介護タクシー許可に必要な車は?
介護タクシーの許可を得るためには、いくつかの要件をクリアしなければなりませんが、その中に「車両」に関する要件があります。
車両とは、介護タクシー事業で使用する『事業用自動車』を言います。
介護タクシーの利用者は、介護が必要な方や体が不自由な方等に限られていますので、旅客の輸送に使用する事業用自動車は、法令等で定められた車両を使用する必要があります。
では、どのような車両を使用しなければならないでしょうか。
見ていきましょう。
福祉車両とは
福祉車両(福祉自動車)とは、車いすのまま乗車できたり、ストレッチャーなどで寝た状態のままでも乗車できる車両のことを言います。
車いすから座席にスムーズに乗れるようにシートが回転・昇降するタイプや、車いすごと乗り込むことができるスロープやリフト付きのタイプ等、乗降を容易にするための装置が設けられています。
福祉車両は、利用者本人はもちろん、介助する人の体力的な負担を軽減できるというメリットがあります。
介護タクシー事業は、通院等の送迎等に利用されることが多いので、乗降が容易なスロープタイプの福祉車両を使用するのが一般的です。
スロープタイプの福祉車両は、車のバックドアを開けるとスロープが出てくる仕組みで、車いすのまま、スロープを使って乗り降りすることができます。
スイッチ操作でスロープを自動で動かせるタイプもあります。
福祉車両は、一般の車とは違って、特殊な車ですから、購入する際は福祉車両について詳しい担当者がいるディーラーや、福祉車両を専門に扱っている店舗等で購入するのが確実です。
なお、福祉車両を介護タクシーで使用する場合は、乗務員は次のいずれかの要件を満たすことが求められています。
- 一般財団法人全国福祉輸送サービス協会が実施する福祉タクシー乗務員研修を修了すること
- 介護福祉士、訪問介護員、サービス介助士のいずれかの資格を有していること
ただし、これらはあくまでも努力義務であって、必ずしも介護の資格を要するということではありません。
ですが、乗務員が介護の資格を有していないと、介助行為ができませんので、介護タクシーの利用者からするとメリットがありません。

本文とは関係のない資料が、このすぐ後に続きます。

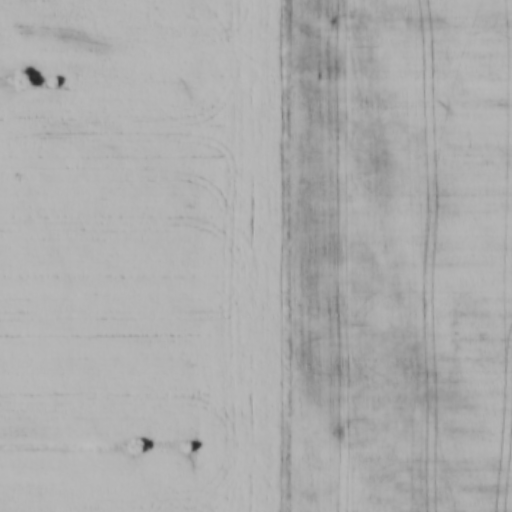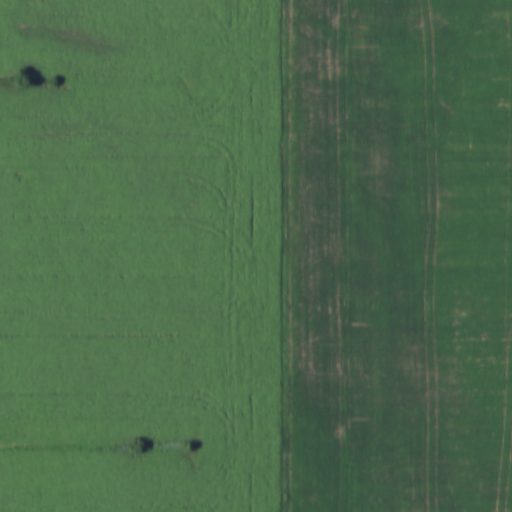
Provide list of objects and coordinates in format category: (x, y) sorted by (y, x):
crop: (401, 254)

ですので、介護タクシーの営業、経営上は介護の資格は有していたほうが良いと言えます。
一般車両とは
一般車両は、福祉車両のように乗降を容易にするための特殊な装置はない自動車のことです。
マーチ、カローラ、リーフなどのいわゆる普通自動車や軽自動車で、現在乗っている家庭用の自動車を介護タクシーの事業用自動車として使用することも可能です。

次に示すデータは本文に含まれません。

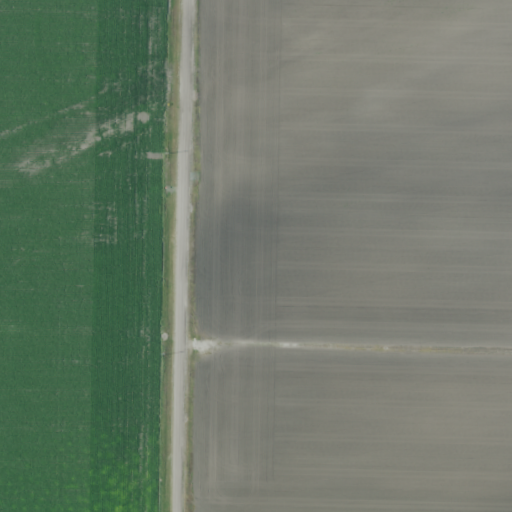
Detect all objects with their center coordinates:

新しく車両を購入する必要がないので、開業費用を安くすることができるというメリットがあります。
ただし、一般車両を介護タクシー事業に使用するには、乗務員は下記いずれかの介護資格が必須になります。
- 介護福祉士の資格を有していること
- 訪問介護員の資格を有していること
- 居宅介護従業者の資格を有していること
訪問介護員(旧ヘルパー2級)の資格は、現在「介護職員初任者研修」になっています。また、居宅介護従業者の資格は、居宅介護職員初任者研修(旧居宅介護従業者研修2級課程)などが該当します。
介護資格のある運転者として同乗することが基本ですが、運転手と一緒に介護福祉士などの資格を有したものが乗務することでも構いません。
一般車両では、福祉車両のように車いすに座ったままの状態で乗車できませんので、利用者を車に乗せるには必ず介助が必要になります。
ですので、介護の資格を求められるのは当然と言えます。
もちろん福祉車両と同様に、『事業用自動車』として保安基準に適合することが必要です。
現在乗っている車を使うのであれば、家庭用の一般自動車から事業用自動車へ登録し直す(白ナンバーから緑ナンバーに変更する)ことになりますので、事業用としての保安基準を満たすようにしなければなりません。
簡単に言うと、事業用の車検に通らないと介護タクシーの車として使えないということです。
例えば車内の明るさ、照明灯の有無、乗降口の高さ、助手席と後部座席との間隔など、基準が細かく定められていますので、素人には難しく、自動車の販売店や整備業者に依頼することになると思います。
もし自分自身で改造する場合は、自動車検査登録事務所・軽自動車検査協会で相談しながら行うようにしましょう。
利用者の利便性を考えると、一般車両を介護タクシーに使用するのはあまり現実的ではありません。
限られた利用用途のみで使用するのであれば構いませんが、介護タクシー事業をメインとするのであれば、福祉車両を選択すると良いでしょう。